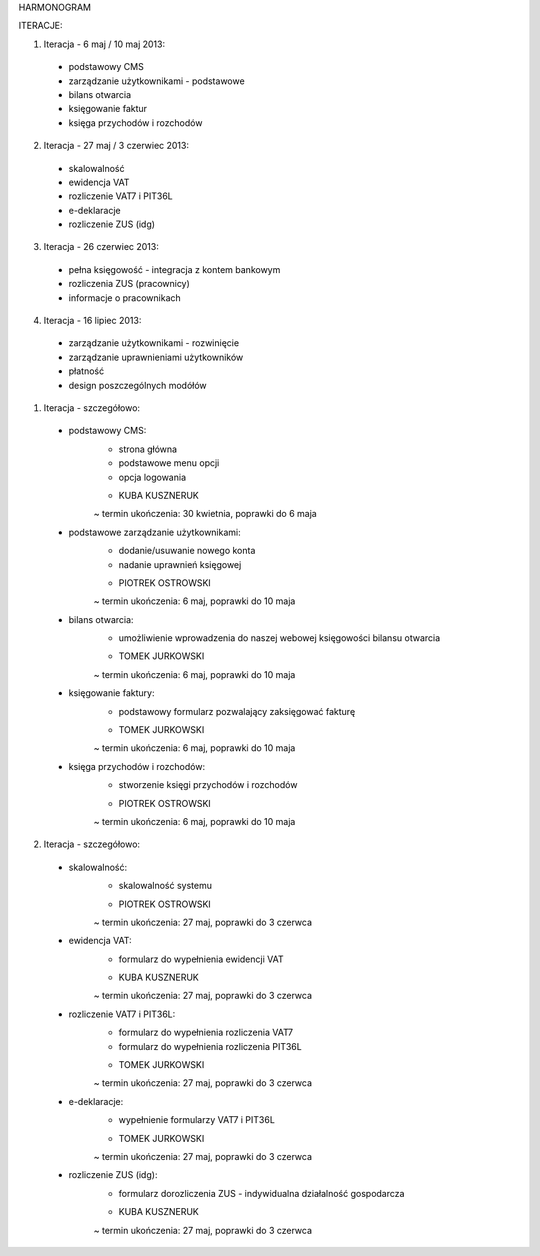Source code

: HARMONOGRAM

ITERACJE:

1. Iteracja - 6 maj / 10 maj 2013:
  - podstawowy CMS
  - zarządzanie użytkownikami - podstawowe
  - bilans otwarcia
  - księgowanie faktur
  - księga przychodów i rozchodów
2. Iteracja - 27 maj / 3 czerwiec 2013:
  - skalowalność
  - ewidencja VAT
  - rozliczenie VAT7 i PIT36L
  - e-deklaracje
  - rozliczenie ZUS (idg)
3. Iteracja - 26 czerwiec 2013:
  - pełna księgowość - integracja z kontem bankowym
  - rozliczenia ZUS (pracownicy)
  - informacje o pracownikach
4. Iteracja - 16 lipiec 2013:
  - zarządzanie użytkownikami - rozwinięcie
  - zarządzanie uprawnieniami użytkowników
  - płatność
  - design poszczególnych modółów


1. Iteracja - szczegółowo:
  - podstawowy CMS:
      * strona główna
      * podstawowe menu opcji
      * opcja logowania
      - KUBA KUSZNERUK
      ~ termin ukończenia: 30 kwietnia, poprawki do 6 maja
  - podstawowe zarządzanie użytkownikami:
      * dodanie/usuwanie nowego konta
      * nadanie uprawnień księgowej
      - PIOTREK OSTROWSKI
      ~ termin ukończenia: 6 maj, poprawki do 10 maja
  - bilans otwarcia:
      * umożliwienie wprowadzenia do naszej webowej księgowości bilansu otwarcia
      - TOMEK JURKOWSKI
      ~ termin ukończenia: 6 maj, poprawki do 10 maja
  - księgowanie faktury:
      * podstawowy formularz pozwalający zaksięgować fakturę
      - TOMEK JURKOWSKI
      ~ termin ukończenia: 6 maj, poprawki do 10 maja
  - księga przychodów i rozchodów:
      * stworzenie księgi przychodów i rozchodów
      - PIOTREK OSTROWSKI
      ~ termin ukończenia: 6 maj, poprawki do 10 maja

2. Iteracja - szczegółowo:
  - skalowalność:
      * skalowalność systemu
      - PIOTREK OSTROWSKI
      ~ termin ukończenia: 27 maj, poprawki do 3 czerwca
  - ewidencja VAT:
      * formularz do wypełnienia ewidencji VAT
      - KUBA KUSZNERUK
      ~ termin ukończenia: 27 maj, poprawki do 3 czerwca
  - rozliczenie VAT7 i PIT36L:
      * formularz do wypełnienia rozliczenia VAT7
      * formularz do wypełnienia rozliczenia PIT36L
      - TOMEK JURKOWSKI
      ~ termin ukończenia: 27 maj, poprawki do 3 czerwca
  - e-deklaracje:
      * wypełnienie formularzy VAT7 i PIT36L
      - TOMEK JURKOWSKI
      ~ termin ukończenia: 27 maj, poprawki do 3 czerwca
  - rozliczenie ZUS (idg):
      * formularz dorozliczenia ZUS - indywidualna działalność gospodarcza
      - KUBA KUSZNERUK
      ~ termin ukończenia: 27 maj, poprawki do 3 czerwca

* [Work order]: Where does the string "wypełnienia" appear in the records above? Show every line that holds it.

* [Solution]:
      * formularz do wypełnienia ewidencji VAT
      * formularz do wypełnienia rozliczenia VAT7
      * formularz do wypełnienia rozliczenia PIT36L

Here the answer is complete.